Clay pot — the traditional vessel for ancestral production. Clay distillation produces a spirit with a distinctive softness, roundness, and mineral quality that copper cannot replicate. The clay itself interacts with the vapours, contributing to the character of the final spirit.
In both cases, the maestro mezcalero tastes throughout the process, deciding by palate when to make the cuts — separating the heads, the heart, and the tails. There is no formula for this. It is skill, experience, and instinct refined over generations.
The Three Categories
Mexican law defines three categories of mezcal, based on the methods and equipment used in production. These are not marketing terms — they are legally regulated classifications that tell you something real about how the spirit was made.
Industrial (Mezcal)
Permits modern equipment at every stage: autoclaves for cooking, mechanical shredders, stainless steel tanks with commercial yeast, and continuous column stills. Mezcal made at scale.
Mescalito does not import industrial mezcal.
Artisanal (Mezcal Artesanal)
Requires pit-roasting and natural fermentation in wood, stone, or earth vessels. Allows copper alembic stills. Mezcal made by hand, at small scale, with traditional methods.

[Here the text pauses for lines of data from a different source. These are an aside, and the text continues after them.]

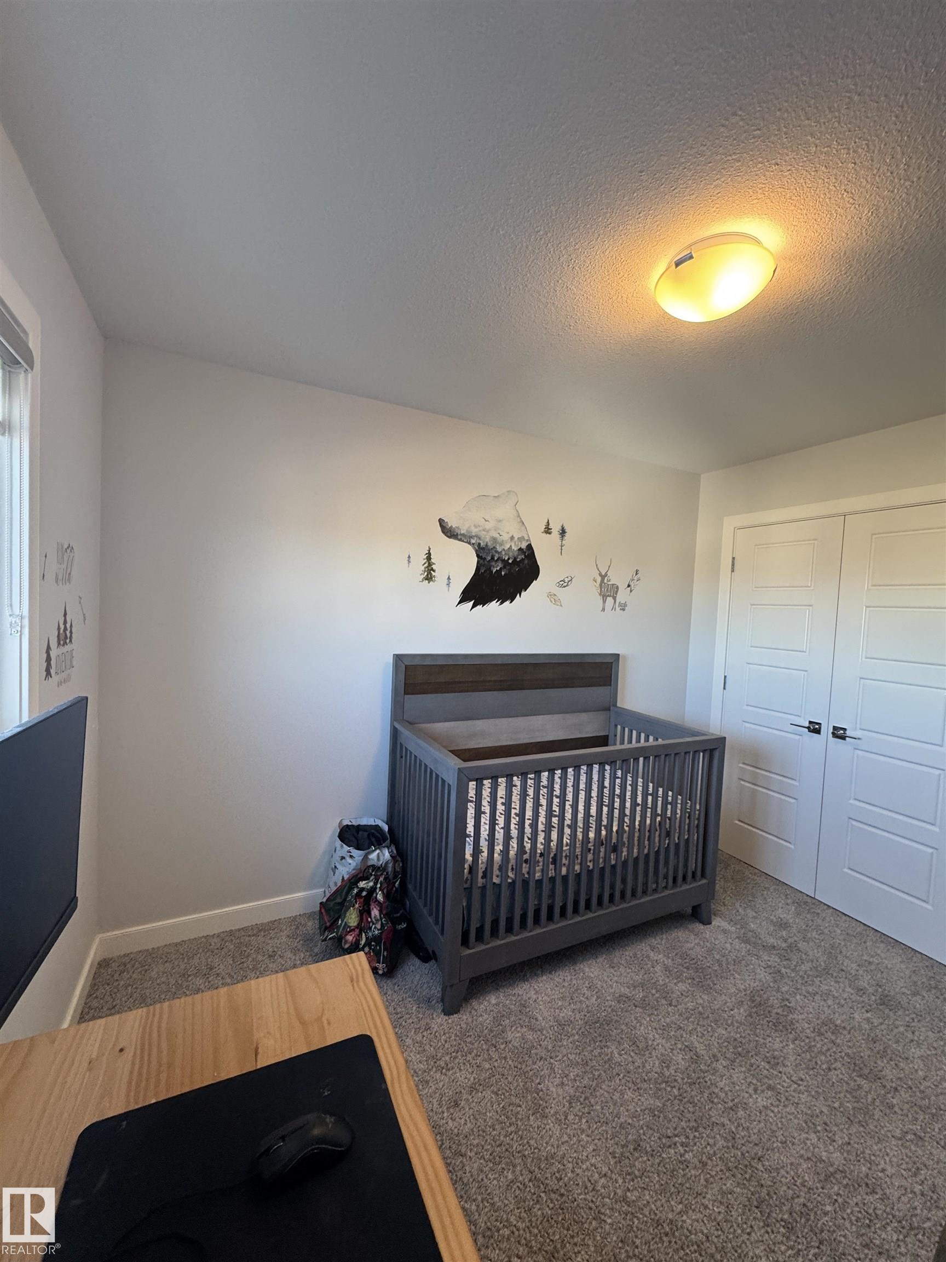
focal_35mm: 14
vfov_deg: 102.1
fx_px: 510
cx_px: 473
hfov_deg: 85.7
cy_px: 631
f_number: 2.2
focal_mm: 2.22
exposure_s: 1/120
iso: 250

Four of Gota Gorda’s five UK expressions are artisanal distillates.
Ancestral (Mezcal Ancestral)
The most traditional classification. Requires pit-roasting, hand-crushing by mazo or tahona, and distillation in clay pots. No modern equipment permitted at any stage.
Gota Gorda’s Espadín Ancestral, produced by Felix Ángeles, is a certified mezcal ancestral.

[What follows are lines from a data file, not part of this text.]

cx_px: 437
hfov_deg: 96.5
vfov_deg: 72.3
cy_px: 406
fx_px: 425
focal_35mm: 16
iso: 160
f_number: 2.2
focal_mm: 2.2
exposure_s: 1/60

A Note on “Destilado de Agave”
You may encounter bottles labelled “destilado de agave” or “agave distillate” rather than “mezcal.” This does not mean the spirit is of lower quality. It often means the opposite.
Mexico’s mezcal denomination of origin restricts the use of the word “mezcal” to spirits produced in certain designated states and regions. Some exceptional producers work outside these boundaries — or choose not to participate in the certification system for philosophical or practical reasons. Their spirits are made with the same methods, the same care, and the same agave, but they cannot legally be called mezcal.

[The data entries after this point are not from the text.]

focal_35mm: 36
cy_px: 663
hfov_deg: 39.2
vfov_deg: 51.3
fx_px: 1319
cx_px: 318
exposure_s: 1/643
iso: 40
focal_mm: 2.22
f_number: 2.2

Several of Gota Gorda’s expressions are labelled as agave distillates rather than mezcal. This reflects the specifics of their certification status, not any difference in quality or craft.
Mezcal and Tequila
The question comes up often, so let’s address it simply: all tequila is mezcal, in the same way that all Champagne is sparkling wine. Tequila is mezcal made exclusively from Agave tequilana (blue weber agave) in designated regions of Mexico — primarily Jalisco.
The practical difference is flavour. Tequila tends to be cleaner, sharper, and less smoky. Mezcal tends to be more complex, more varied, and yes, smokier — though “smoky” is only one dimension of what mezcal can be, and many mezcals are far more subtle than the stereotype suggests.
If you love tequila, mezcal is the door to a wider world. If you’ve never tried either, mezcal is the more interesting place to start.
How to Start Drinking Mezcal
A copita or a small wide-mouthed glass. The traditional vessel for drinking mezcal is a clay copita — a small cup that allows the spirit to breathe and lets you appreciate the aroma before tasting. Every bottle of Gota Gorda comes with a handmade clay copita by Oaxacan artisan Javier Ruiz, so you are already equipped.
A small pour. Mezcal is sipped, not shot. Pour 30–40ml.
Patience. Let the spirit sit in the copita for a minute. Breathe over it before you taste — cup your hand over the top and then release. What do you smell? Smoke, yes, but what else? Fruit? Earth? Herbs? Flowers?
A sip, not a gulp. Let the mezcal coat your tongue. Notice how the flavour changes as it moves through your mouth. The first impression is often different from what lingers.
No ice, no mixer — at least the first time. Taste it neat so you understand what you’re working with. After that, do what you like.
And most importantly: there is no wrong way to enjoy it. The only rule in mezcal is to pay attention.